*Work request:* Below are lines of data, and only some are wanted. Please repeat exactly those from the line that has "M1396 1000 1493" through the line that has "M1428 1284 1513".

*Provided records:*
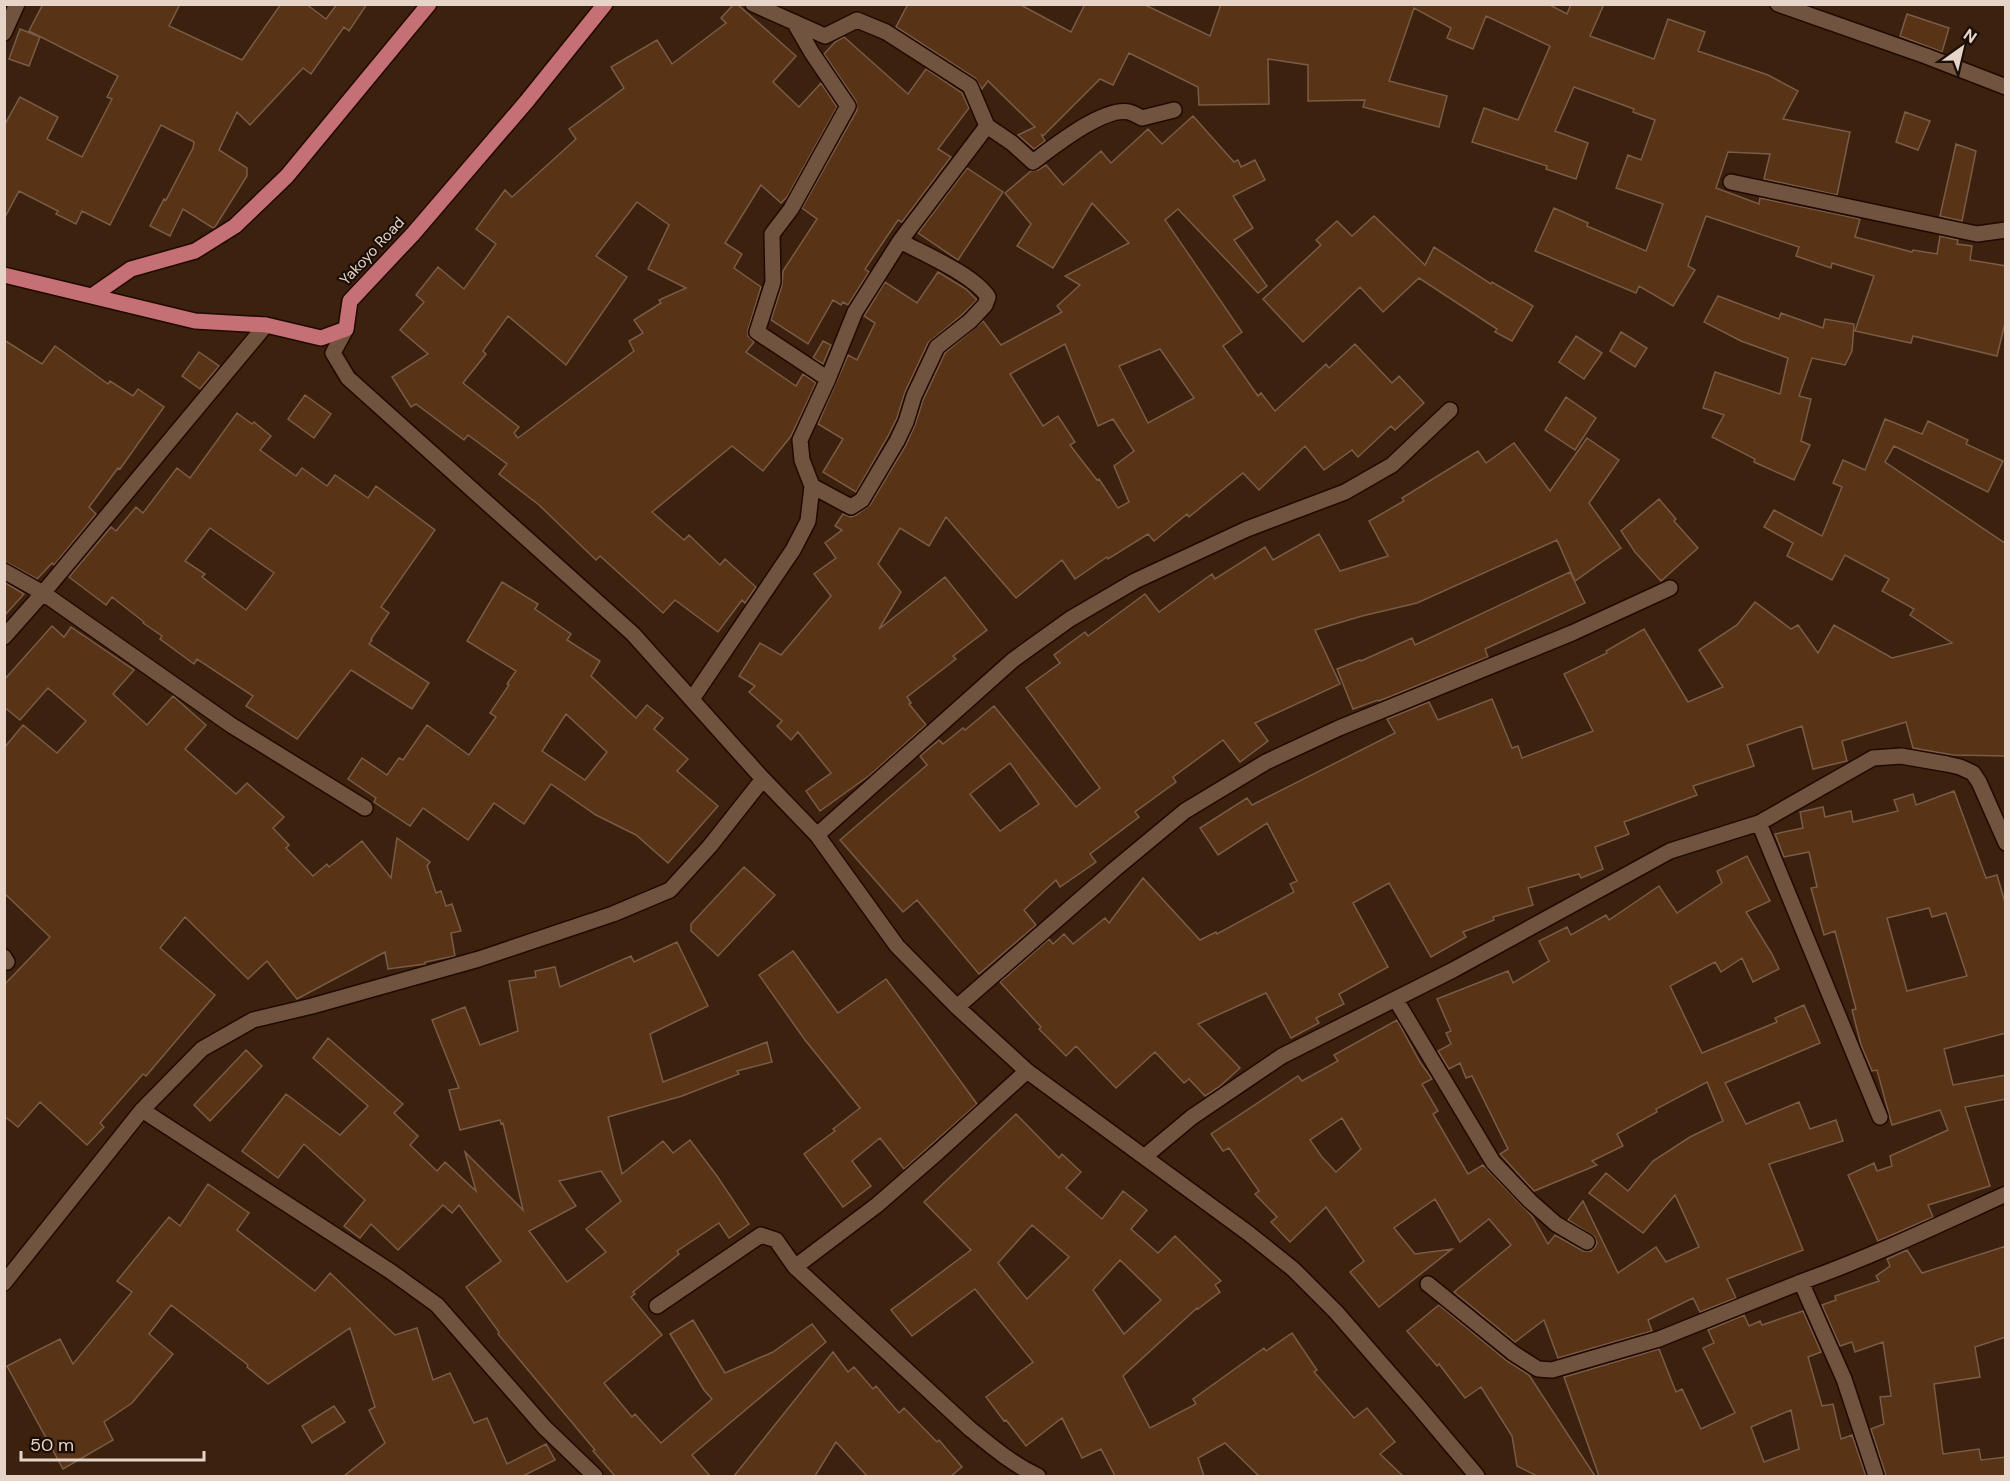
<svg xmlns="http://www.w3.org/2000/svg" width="2010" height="1481" viewBox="0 0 2010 1481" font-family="'DM Sans',sans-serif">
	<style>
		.building { fill: #583316; stroke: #795c47; stroke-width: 1.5; fill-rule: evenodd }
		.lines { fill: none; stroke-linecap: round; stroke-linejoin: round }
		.minor-casing { stroke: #210900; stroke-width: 18 }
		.major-casing { stroke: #210900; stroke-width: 18 }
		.minor { stroke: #715440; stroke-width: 15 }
		.major { stroke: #c47075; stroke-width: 15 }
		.labels { text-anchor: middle; stroke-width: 4.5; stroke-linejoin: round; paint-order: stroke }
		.street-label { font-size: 15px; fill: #e6d4c9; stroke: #1a0e06 }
	</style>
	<rect width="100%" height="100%" fill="#3b210e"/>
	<path class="building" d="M43 4H180L169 26 242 60 281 4H306L326 19 337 4H367L349 31 344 27 311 74 303 68 250 125 237 112 219 150 247 168V176L215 227 213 228 183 209 170 236 150 226 164 199 166 200 193 148 194 142 161 125 110 225 82 211 76 224 56 214 58 211 19 191 4 219V126L20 97 58 117 47 139 82 157 112 99 107 97 118 76 29 31Z
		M734 4H737L796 56 773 82 799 107 821 83 837 107 787 197 781 203 761 185 725 243 742 254 734 268 761 287 748 330V336L754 342 746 352 796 386 803 374 816 383 791 436 763 471 732 446 652 512 684 540 689 535 720 565 725 559 756 587 745 603 742 600 718 632 675 600 663 613 600 556 596 560 539 505 499 474 507 464 468 435 464 440 416 404 411 407 392 377 428 354 400 330 424 302 416 295 438 267 464 289 496 244 476 229 505 190 512 197 576 139 569 129 624 88 611 67 657 40 672 64 726 23 721 18ZM637 202 669 225 648 269 686 288 659 300 661 303 634 320 643 333 629 341 634 351 518 438 514 433 519 427 463 383 486 354 483 351 508 316 566 365 627 277 596 256Z
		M908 4H1019L1071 32 1085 4H1143L1210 36 1221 4H1548L1567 14 1571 4H1604L1590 36 1654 59 1668 19 1705 32 1698 51 1768 75 1798 91 1783 119 1850 132 1837 195 1764 179 1770 154 1728 152 1716 188 1759 204 1760 198 1860 219 1855 237 1912 252 1913 250 1937 254 1940 236 1958 240 1957 244 1972 246 1970 260 2006 266V319L1997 356 1913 336 1911 343 1855 331 1874 276 1832 263 1831 268 1796 256 1799 247 1706 216 1688 266 1695 270 1673 306 1639 286 1636 293 1535 251 1554 208 1588 223 1587 226 1646 251 1663 204 1616 188 1628 155 1641 160 1655 120 1633 112 1634 109 1574 87 1555 131 1588 143 1576 179 1546 169 1547 166 1472 142 1484 108 1518 120 1550 46 1486 16 1473 49 1447 38 1451 28 1414 8 1389 81 1447 96 1439 127 1363 107 1365 100 1308 101V65L1268 59 1269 104 1199 105 1198 87 1129 53 1113 85 1100 79 1043 136 1041 134 1045 141 1034 149 1018 135 1035 127 988 81 982 89 975 78 896 27Z
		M1907 14 1949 28 1942 52 1900 36Z
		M20 29 40 37 29 66 9 59Z
		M844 37 908 94 926 69 962 93 969 108 938 149 951 157 902 222 898 220 865 269 869 272 848 305 843 302 841 305 833 300 808 344 771 320 782 285 783 271 817 219 802 208 857 110 856 101 824 54 835 42Z
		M1905 112 1930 121 1918 150 1896 142Z
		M1193 116 1234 162 1238 160 1241 167 1255 160 1265 180 1233 196 1253 228 1234 240 1267 286 1258 293 1178 209 1165 220 1242 332 1223 346 1258 396 1261 393 1275 411 1326 364 1329 368 1355 344 1392 383 1399 376 1424 403 1395 430 1391 426 1358 457 1352 450 1324 470 1305 446 1259 490 1243 473 1189 517 1187 514 1154 541 1148 534 1108 559 1107 557 1075 579 1062 560 1016 598 946 517 929 546 900 528 878 564 901 592 879 629 945 577 987 630 953 656 956 659 907 697 911 703 909 704 926 725 870 775 820 811 806 791 831 773 798 732 791 740 777 726 782 721 749 692 755 686 739 676 760 643 781 655 831 596 814 574 836 558 825 543 842 530 835 526 843 514 851 517 856 515 870 505 906 445 915 425 923 400 945 353 983 321 1001 345 1062 312 1057 306 1080 285 1065 276 1129 243 1092 203 1053 268 1017 246 1031 224 1005 193 1031 171 1038 170 1046 165 1063 185 1101 151 1111 163 1148 129 1162 144ZM1065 344 1098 426 1113 419 1134 451 1114 466 1129 502 1118 508 1099 479 1097 480 1070 445 1075 442 1058 416 1043 426 1010 374ZM1160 349 1194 398 1148 423 1119 366Z
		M1956 144 1976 151 1962 221 1940 216Z
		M967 168 1003 192 958 260 918 233Z
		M1374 216 1425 265 1434 247 1491 284 1492 282 1533 306 1512 341 1495 332 1497 329 1419 278 1383 312 1360 287 1303 342 1263 299 1321 245 1316 240 1337 221 1352 236Z
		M938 272 966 289 977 300 963 314 928 343 905 392 897 418 888 436 856 492 823 472 843 439 818 424 848 355 857 360 875 323 864 316 885 282 917 303Z
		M1718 296 1779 319 1781 313 1823 328 1825 319 1854 324 1852 351 1845 365 1812 358 1799 396 1811 399 1801 441 1810 445 1794 480 1754 462 1755 459 1712 437 1724 415 1703 408 1715 372 1780 394 1788 358 1741 341 1704 322Z
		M1621 332 1647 348 1635 367 1610 351Z
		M1576 336 1602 353 1584 379 1559 362Z
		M4 340 42 364 55 346 108 384 110 381 133 396 138 389 164 407 120 469 118 468 89 507 96 514 54 565 52 563 37 579 4 561Z
		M823 341 831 345 823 364 813 358Z
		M199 352 219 366 200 389 182 376Z
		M305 395 331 414 314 438 288 419Z
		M1566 397 1596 418 1575 450 1545 430Z
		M237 413 252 424 254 422 271 436 260 450 296 476 302 468 327 486 335 475 368 498 376 486 435 530 381 607 389 613 371 639 372 640 369 644 429 683 412 709 351 670 297 739 246 706 253 696 197 659 194 664 160 639 162 636 143 623 144 622 112 597 106 605 69 577 111 527 116 531 136 507 143 513 177 468 190 478ZM210 528 274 573 246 610 202 577 205 574 185 561Z
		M1885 419 1922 434 1928 421 1968 440 1966 444 2003 461 1988 492 1894 446 1885 462 2006 544V756L1953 755 1913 748 1906 722 1842 741 1847 761 1813 769 1802 726 1747 745 1754 766 1693 786 1697 795 1624 822 1629 834 1595 847 1603 869 1581 878 1579 874 1528 888 1533 905 1493 917 1494 920 1463 932 1466 937 1431 957 1389 883 1353 903 1388 967 1339 994 1344 1004 1316 1018 1319 1023 1291 1038 1266 993 1198 1024 1240 1068 1219 1087 1205 1096 1189 1079 1184 1083 1155 1052 1116 1088 1076 1046 1066 1056 1039 1029 1041 1027 1000 982 1049 939 1053 944 1064 934 1073 944 1105 918 1109 923 1143 878 1200 940 1216 932 1217 934 1294 892 1290 884 1297 881 1267 823 1218 855 1200 828 1247 798 1252 805 1395 733 1387 719 1429 702 1438 720 1492 699 1512 748 1518 746 1522 758 1593 731 1564 674 1607 653 1606 651 1644 629 1688 702 1723 687 1699 650 1737 625 1755 602 1791 629 1798 625 1818 653 1834 625 1892 658 1952 643 1910 615 1914 609 1882 591 1889 579 1845 555 1832 580 1787 556 1793 543 1764 527 1774 510 1822 536 1842 487 1833 483 1843 460 1865 470Z
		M1587 438 1619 460 1589 503 1621 548 1575 581 1557 540 1417 603 1362 616 1315 630 1340 684 1255 723 1268 741 1240 762 1223 740 1173 777 1176 782 1135 812 1139 817 1090 854 1096 862 1060 887 1056 880 1024 910 1036 925 979 974 917 900 903 912 840 840 927 765 920 756 939 740 943 744 963 728 965 730 994 706 1076 807 1100 788 1026 688 1060 663 1054 655 1085 632 1088 636 1145 594 1159 612 1212 574 1215 579 1265 547 1273 560 1319 534 1340 571 1388 556 1369 521 1404 501 1402 498 1478 451 1486 463 1514 443 1550 491ZM1010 763 1039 804 1000 831 970 794Z
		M1659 499 1676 519 1674 521 1698 548 1661 581 1635 552 1621 531Z
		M1570 572 1585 603 1485 649 1488 657 1379 701 1378 700 1353 709 1337 669 1360 660 1361 661 1412 638 1415 645Z
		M4 582 24 594 4 616Z
		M502 582 538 604 535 609 571 634 567 640 600 661 591 676 636 718 647 705 663 718 654 729 688 759 677 771 718 806 668 863 636 835 596 815 551 784 524 824 494 803 468 840 423 808 410 826 374 802 376 798 348 779 362 758 387 775 399 758 403 760 427 725 469 755 496 717 490 713 509 685 507 684 516 671 467 641ZM566 714 607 752 585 780 542 751Z
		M52 626 64 637 71 627 134 670 113 694 147 725 173 696 206 725 185 749 236 794 247 783 284 817 273 828 289 845 286 848 313 876 327 864 329 867 362 841 391 878 397 838 430 862 427 866 436 893 441 891 446 906 452 904 461 931 451 933 455 956 425 962V964L388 969 385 952 297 999 267 961 248 979 185 917 160 948 215 995 146 1076 143 1074 100 1123 104 1127 87 1145 40 1102 18 1127 4 1116V985L50 937 4 893V748L23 725 57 753 86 721 48 688 20 720 4 707V680Z
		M1954 791 1986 878 1997 875 2006 906V1033L1944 1049 1953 1085 2006 1075V1099L1965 1107 1990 1186 1928 1205 1933 1217 1878 1241 1848 1175 1874 1163 1877 1171 1892 1166 1890 1156 1948 1130 1940 1110 1892 1125 1877 1070 1872 1071 1861 1045 1852 1010 1856 1009 1835 931 1824 935 1811 888 1817 887 1809 852 1784 857 1775 834 1803 828 1800 812 1823 807 1825 817 1851 811 1853 822 1898 811 1894 800 1913 794 1916 805ZM1929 908 1932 917 1946 913 1967 976 1907 991 1887 918Z
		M1747 856 1770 901 1746 912 1772 954 1779 969 1753 982 1742 958 1721 972 1715 962 1670 986 1702 1053 1777 1022 1775 1018 1804 1005 1820 1043 1725 1083 1746 1124 1799 1102 1810 1129 1836 1120 1843 1141 1769 1164 1803 1250 1727 1279 1736 1298 1700 1312 1693 1298 1648 1320 1652 1331 1558 1358 1544 1320 1515 1342 1454 1292 1511 1245 1489 1219 1460 1242 1435 1199 1394 1228 1415 1254 1452 1249 1379 1307 1350 1272 1364 1261 1326 1207 1290 1242 1271 1222 1277 1217 1255 1194 1259 1191 1229 1148 1223 1151 1211 1134 1298 1076 1302 1081 1338 1061 1334 1055 1397 1020 1420 1062 1432 1079 1422 1084 1438 1111 1433 1114 1468 1174 1483 1165 1532 1216 1548 1244 1555 1235 1583 1251H1591L1595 1247 1597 1243 1595 1237 1568 1220 1583 1201 1618 1273 1656 1247 1666 1262 1699 1247 1675 1195 1643 1233 1589 1193 1606 1173 1628 1191 1653 1161 1690 1137 1723 1121 1707 1082 1656 1109 1657 1112 1617 1134 1623 1146 1592 1161 1597 1165 1534 1191 1500 1154 1508 1149 1472 1076 1466 1078 1460 1063 1449 1069 1438 1051 1451 1044 1446 1033 1451 1031 1437 999 1508 971 1513 983 1549 961 1539 941 1567 927 1571 935 1606 915 1609 920 1659 886 1677 913 1722 883 1717 871ZM1342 1118 1361 1149 1336 1172 1322 1157 1310 1140Z
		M744 867 775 895 718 956 691 931V924Z
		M677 942 708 1006 650 1034 663 1082 767 1042 772 1062 737 1071 739 1074 682 1096 608 1117 622 1174 663 1141 673 1153 690 1140 717 1176 749 1224 729 1238 719 1223 677 1251 679 1254 633 1292 635 1294 631 1297 662 1335 604 1383 632 1417 635 1414 661 1443 712 1399 704 1390 670 1334 693 1320 725 1373 773 1352 812 1324 826 1342 692 1455 710 1476H615L593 1451 595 1450 498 1334 499 1332 466 1287 501 1261 459 1205 452 1213 443 1205 398 1250 371 1224 360 1238 344 1226 365 1200 304 1144 278 1178 242 1151 286 1094 340 1135 368 1106 313 1058 328 1038 403 1104 394 1113 418 1136 410 1145 437 1171 445 1162 476 1191 465 1152 523 1210 503 1123 501 1124 500 1120 460 1130 449 1090 459 1088 432 1020 465 1007 480 1045 518 1031 509 981 536 977 535 971 555 967 560 987 631 956 634 962ZM601 1171 621 1201 586 1229 606 1252 567 1282 529 1231 576 1206 559 1181Z
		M793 951 838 1013 886 979 977 1104 904 1169 880 1138 852 1161 871 1186 843 1207 804 1154 835 1131 833 1129 860 1108 805 1040 759 975Z
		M246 1050 262 1066 210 1121 194 1105Z
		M1016 1114 1059 1158 1062 1154 1081 1172 1066 1188 1102 1219 1123 1191 1147 1210 1131 1229 1158 1253 1175 1236 1221 1281 1215 1285 1220 1292 1198 1309 1197 1308 1123 1376 1150 1428 1196 1404 1193 1399 1264 1348 1266 1351 1292 1333 1317 1370 1314 1372 1354 1418 1367 1408 1395 1442 1380 1454 1403 1476H1259L1225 1443 1198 1458 1204 1476H1115L1101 1449 1082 1458 1062 1418 1026 1446 1006 1420 1004 1421 986 1397 1033 1362 975 1289 912 1336 891 1310 971 1250 924 1202ZM1032 1225 1069 1257 1027 1299 998 1263ZM1120 1260 1161 1300 1124 1334 1093 1290Z
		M208 1184 249 1213 237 1230 315 1291 330 1273 395 1335 417 1328 433 1380 450 1373 474 1423 487 1418 507 1464 546 1444 555 1460 523 1476H344L385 1443 369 1410 375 1407 350 1328 268 1384 247 1367 248 1365 171 1305 149 1334 173 1354 132 1403 104 1422 113 1440 63 1469 7 1366 60 1339 73 1364 132 1292 117 1281 169 1217 180 1226Z
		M2006 1246V1337L1975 1347 1980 1377 1934 1384 1943 1454 1979 1449 1981 1460 2006 1457V1476H1886L1871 1429 1884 1424 1880 1397 1891 1396 1883 1342 1855 1352 1852 1342 1840 1346 1822 1305 1836 1300 1835 1296 1879 1281 1876 1276 1890 1266 1887 1259 1907 1250 1922 1273Z
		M1439 1305 1507 1361 1529 1375 1595 1476H1537L1517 1466 1512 1436 1481 1387 1465 1398 1439 1364 1437 1366 1407 1331Z
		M1803 1311 1821 1352 1808 1357 1822 1406 1833 1404 1841 1439 1852 1435 1866 1476H1599L1564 1377 1659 1349 1676 1392 1682 1389 1701 1429 1735 1413 1703 1348 1714 1343 1708 1330 1744 1315 1749 1326 1760 1321 1762 1325ZM1791 1410 1799 1449 1764 1462 1751 1427Z
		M833 1352 848 1372 854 1367 873 1389 876 1386 899 1413 904 1408 937 1442 939 1440 962 1467 951 1476H867L836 1442 815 1476H734Z
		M334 1406 345 1422 312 1443 302 1426Z"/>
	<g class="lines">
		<g class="minor-casing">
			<path id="minor" d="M753 4 825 36 857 20 886 32 970 86 987 126 1012 143 1033 162C1052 148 1104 106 1129 112 1133 113 1138 116 1142 118L1174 110
				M1778 4 1926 56 2006 87
				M794 22 812 53 848 106 791 209 772 234 773 282 757 332 828 379
				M4 33 17 4
				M1731 182 1977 234 2006 230
				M346 329 333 353 348 378 633 634 763 779 817 835 897 946 957 1007 1027 1071 1248 1233 1293 1269 1336 1312 1418 1406 1477 1476
				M812 486 851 507 862 500 897 441 906 422 914 396 937 347 970 321 985 305 988 297C974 275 924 254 900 241
				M4 571 43 593 231 725 365 808
				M4 637 43 593 266 325
				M692 699 793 550 808 521 812 486 802 460 800 440 828 379 855 312 900 241 987 126
				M1759 823 1880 1117
				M817 835 1013 660 1070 619 1135 581 1247 529 1345 492 1392 465 1450 410
				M4 957 7 962
				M1396 1000 1493 1162 1530 1201 1556 1224 1587 1242
				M957 1007 1115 869 1185 811 1266 762 1339 728 1572 633 1670 588
				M142 1110 390 1271 437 1305 544 1427 595 1476
				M1144 1157 1192 1117 1282 1056 1453 970 1670 851 1759 823 1873 758 1901 756 1947 764 1960 767 1973 773 1979 782 2006 843
				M795 1267 877 1205 938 1152 1027 1071
				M4 1283 142 1110 202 1049 253 1020 312 1006 479 959 613 914 670 890 710 846 763 779
				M1428 1284 1513 1353 1538 1369 1552 1370 1659 1339 1801 1282
				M657 1306 761 1235 776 1240 795 1267 969 1428C991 1446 1012 1464 1038 1476
				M1876 1476 1844 1379 1801 1282C1871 1257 1938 1225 2006 1194"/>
		</g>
		<g class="major-casing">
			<path id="major" d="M4 275 195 321 266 325 321 338 346 329 350 301 413 234 527 101 605 4
				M92 296 131 269 195 251 235 226 287 176 429 4"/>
		</g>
		<use href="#minor" class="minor"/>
		<use href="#major" class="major"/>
	</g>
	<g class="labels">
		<g class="street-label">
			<text transform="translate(372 251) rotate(-47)" y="5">Yakoyo Road</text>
		</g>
	</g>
	<rect width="2010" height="1481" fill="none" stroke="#e6d4c9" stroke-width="12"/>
	<g transform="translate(1962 48) rotate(34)" stroke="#1a0e06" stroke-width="4.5" paint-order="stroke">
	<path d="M0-4.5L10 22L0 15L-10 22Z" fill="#e6d4c9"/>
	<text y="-9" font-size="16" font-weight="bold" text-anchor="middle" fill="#e6d4c9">N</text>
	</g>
	<path d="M21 1451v9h183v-9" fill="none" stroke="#e6d4c9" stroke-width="3"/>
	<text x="30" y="1451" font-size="18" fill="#e6d4c9" stroke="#1a0e06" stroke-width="4.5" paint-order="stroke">50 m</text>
</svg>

*Task result:*
				M1396 1000 1493 1162 1530 1201 1556 1224 1587 1242
				M957 1007 1115 869 1185 811 1266 762 1339 728 1572 633 1670 588
				M142 1110 390 1271 437 1305 544 1427 595 1476
				M1144 1157 1192 1117 1282 1056 1453 970 1670 851 1759 823 1873 758 1901 756 1947 764 1960 767 1973 773 1979 782 2006 843
				M795 1267 877 1205 938 1152 1027 1071
				M4 1283 142 1110 202 1049 253 1020 312 1006 479 959 613 914 670 890 710 846 763 779
				M1428 1284 1513 1353 1538 1369 1552 1370 1659 1339 1801 1282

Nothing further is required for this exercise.